[TASK TO COMPLETE] Extract, exactly as written, each line from the start of the records below to the line containing "Il progetto mira", both ends included; drop the pictures.

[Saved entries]
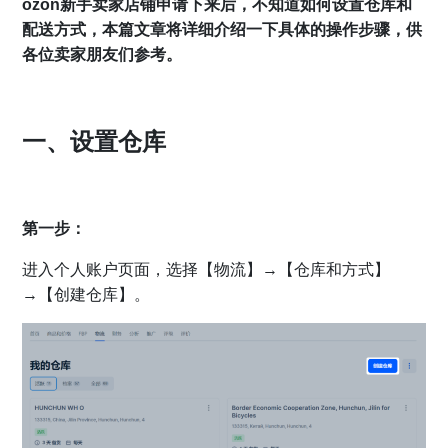
ozon新手卖家店铺申请下来后，不知道如何设置仓库和
配送方式，本篇文章将详细介绍一下具体的操作步骤，供
各位卖家朋友们参考。
一、设置仓库
第一步：
进入个人账户页面，选择【物流】→【仓库和方式】
→【创建仓库】。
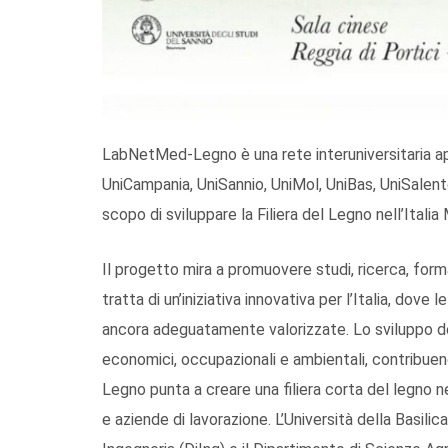
LabNetMed-Legno è una rete interuniversitaria app
UniCampania, UniSannio, UniMol, UniBas, UniSalento,
scopo di sviluppare la Filiera del Legno nell’Italia
Il progetto mira a promuovere studi, ricerca, form
tratta di un’iniziativa innovativa per l’Italia, dov
ancora adeguatamente valorizzate. Lo sviluppo dell
economici, occupazionali e ambientali, contribuend
Legno punta a creare una filiera corta del legno nel
e aziende di lavorazione. L’Università della Basili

[REPLY]
ozon新手卖家店铺申请下来后，不知道如何设置仓库和
配送方式，本篇文章将详细介绍一下具体的操作步骤，供
各位卖家朋友们参考。
一、设置仓库
第一步：
进入个人账户页面，选择【物流】→【仓库和方式】
→【创建仓库】。
LabNetMed-Legno è una rete interuniversitaria app
UniCampania, UniSannio, UniMol, UniBas, UniSalento,
scopo di sviluppare la Filiera del Legno nell’Italia
Il progetto mira a promuovere studi, ricerca, form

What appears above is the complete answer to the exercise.